Books to Help Your Child with Grief

When a child faces the death of a loved one, especially a parent or family member, the support system is disrupted.  It is essential that families find new ways to communicate, express their feelings of grief and honestly answer questions a child may have.  Some children are verbal, others hold their feelings in.  One way to help address a child’s loss is through story books.  The key is in helping a child realize that he/she is not alone.  I will share a few favorites with you.

I Miss You:  A First Look at Death, by Pat Thomas, and published by Barron’s Educational Series, 2001.  This book helps children (and adults, too) deal with the loss of loved ones.   The author gently explains the life cycles. “Death is a natural part of life. All living things grow, change and eventually die.”  The child will view a dying tree, and a fallen bird. When the book reaches human loss, there’s a question at the bottom of the page where the author gives the child the opportunity to discuss his/her own loss by asking, “What about you? Has anyone you know died? How did they die?” Likening one’s soul to a raindrop that joins other raindrops in the ocean is beautiful.   At the end of the book is a section on how to use the book, a short glossary and  resources for grief support.

Saying Goodbye to Daddy, by Judith Vigna, and published by Albert Whitman & Co., 1991.    This is a good book to use when there has been a sudden death.  When Clara is picked up early from school by her grandfather, she doesn’t understand that something terrible has happened to her father.  Clara learns about her father’s death and what happens afterwards.  Grief, loneliness, anger and confusion follow.  Her family helps her work through her feelings and fears.  Due to family support, Clara reaches a place of peace by the end of the book.

Rain Came Down,  by David Shannon, and published by Blue Sky Press, 2000.   Many times things unexpected happen that we don’t like, and it can impact everything and everybody.  In the story, one Saturday the rain comes down and it sets off a chain reaction that causes the entire block to honk, yell, bicker, and bark.   This book can help explain how our moods can get messy when something unexpected happens.  Then the rain stops and the sun shines once again.  I like this book because you can use it to ask a grieving child about the unexpected events in their lives that upset them and impact their mood?   What feels messy and out of control in their life?  What would make it better.

About Patricia Tiltonhttps://childrensbooksheal.wordpress.comI want "Children's Books Heal" to be a resource for parents, grandparents, teachers and school counselors. My goal is to share books on a wide range of topics that have a healing impact on children who are facing challenges in their lives. If you are looking for good books on grief, autism, visual and hearing impairments, special needs, diversity, bullying, military families and social justice issues, you've come to the right place. I also share books that encourage art, imagination and creativity. I am always searching for those special gems to share with you. If you have a suggestion, please let me know.

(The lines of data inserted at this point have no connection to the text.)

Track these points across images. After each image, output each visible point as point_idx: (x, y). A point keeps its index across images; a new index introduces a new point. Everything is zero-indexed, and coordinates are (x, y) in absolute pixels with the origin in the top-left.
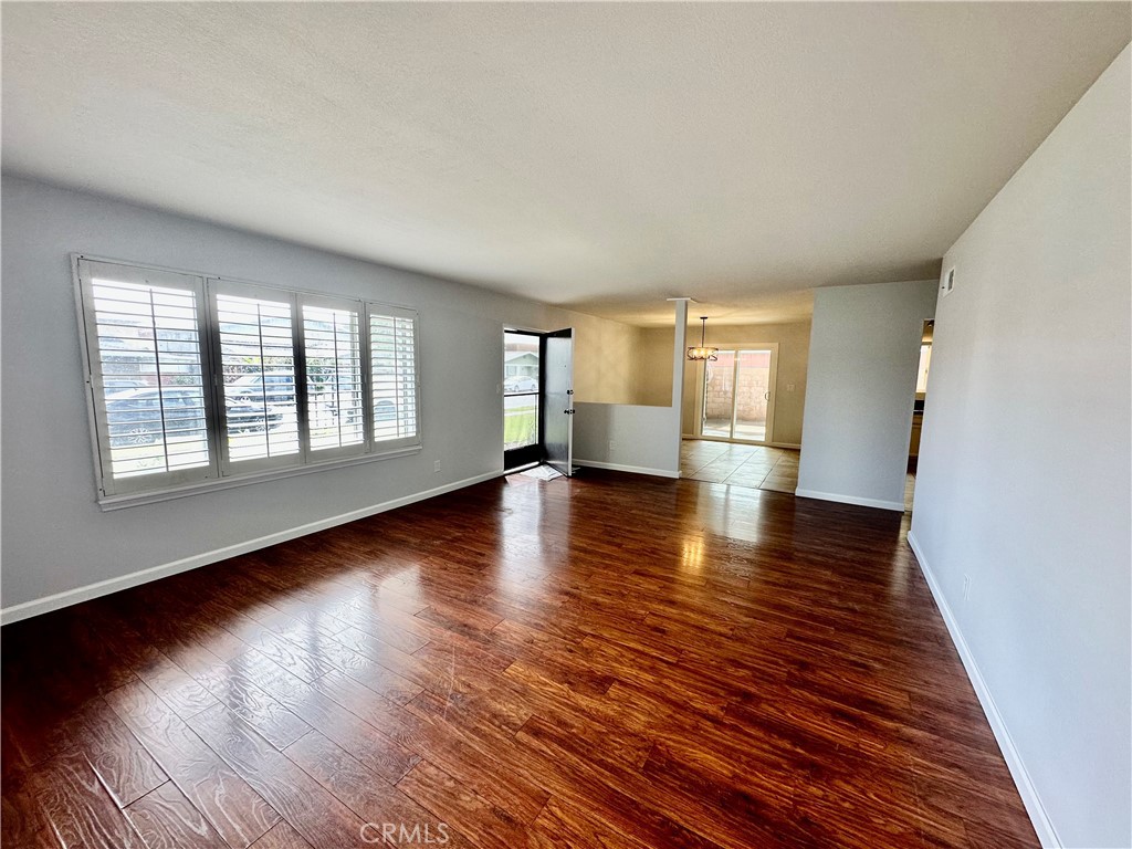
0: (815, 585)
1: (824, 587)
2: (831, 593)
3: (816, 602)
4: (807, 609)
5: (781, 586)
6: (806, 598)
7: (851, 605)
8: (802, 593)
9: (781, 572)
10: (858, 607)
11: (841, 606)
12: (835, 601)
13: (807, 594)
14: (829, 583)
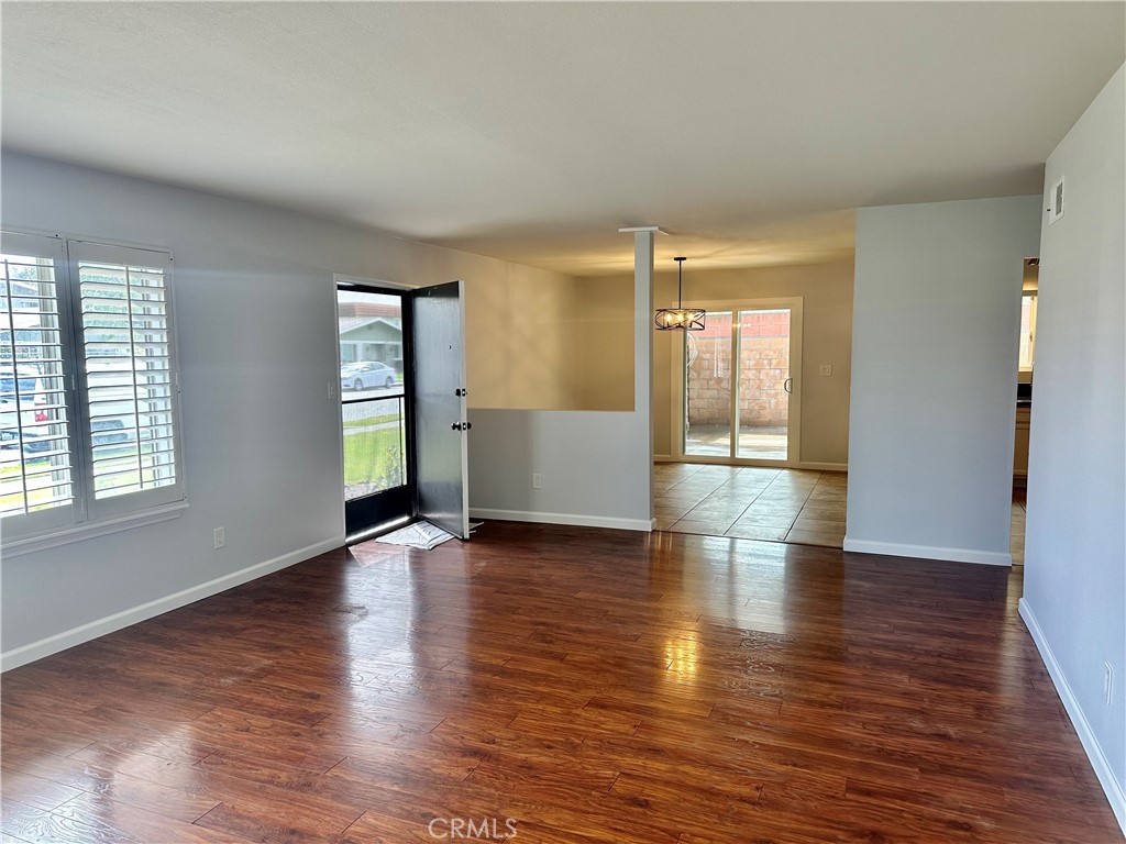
0: (887, 701)
1: (898, 702)
2: (911, 712)
3: (888, 729)
4: (874, 741)
5: (832, 706)
6: (874, 723)
7: (942, 727)
8: (865, 715)
9: (831, 682)
10: (951, 731)
11: (927, 731)
12: (917, 724)
13: (873, 716)
14: (906, 694)
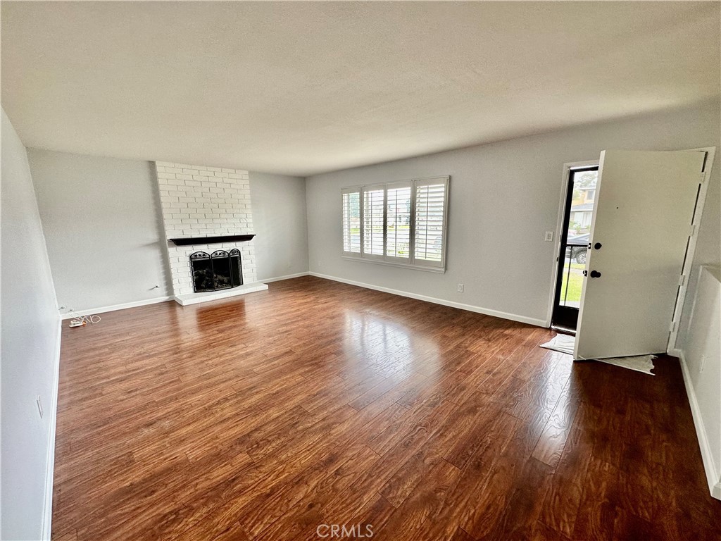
0: (191, 427)
1: (183, 431)
2: (172, 430)
3: (178, 412)
4: (182, 401)
5: (214, 405)
6: (189, 410)
7: (152, 430)
8: (195, 411)
9: (228, 419)
10: (146, 431)
11: (159, 423)
12: (166, 424)
13: (191, 413)
14: (182, 441)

16 thoughts on “Books to Help Your Child with Grief

  1. Oh these sound like great books Pat. Each with a different view but all have the same message, a very important message for the young and old.
    On a side note… think you will like my PPBF this Friday.

  2. Coping with death is probably the only way any of us truly understand what life is about. Maybe the whole purpose of living is to die because without death, there is no perspective. I like the idea of these books and hope that they are well received.

  3. I have read the second one and really appreciated it. Thank you for recommending the other two, Pat. Will also add Susanna’s recommendation, Scar, to my list.

  4. Oooo, thanks for some new titles! Do you know the book Wishes for One More Day by Melanie Pastor? It’s published by Flashlight Press and about losing a grandfather. The cool thing is that as they talk about all of the stuff they won’t get to do with him anymore, they realize that those wishes are all memories that they can put into a book to remember him by. It’s a treasure that I’ve used in my Good Grief small group counseling classes with great success.

  5. Pat – I have not read any of these books! I am glod you did this post. These books look like a great resource. I have been away from blogging and have missed your posts!

  6. Great collection of books, here, Pat. And as Maeve mentioned, I haven’t heard of them yet, so I really should check these books out. Thanks for bringing this to our attention.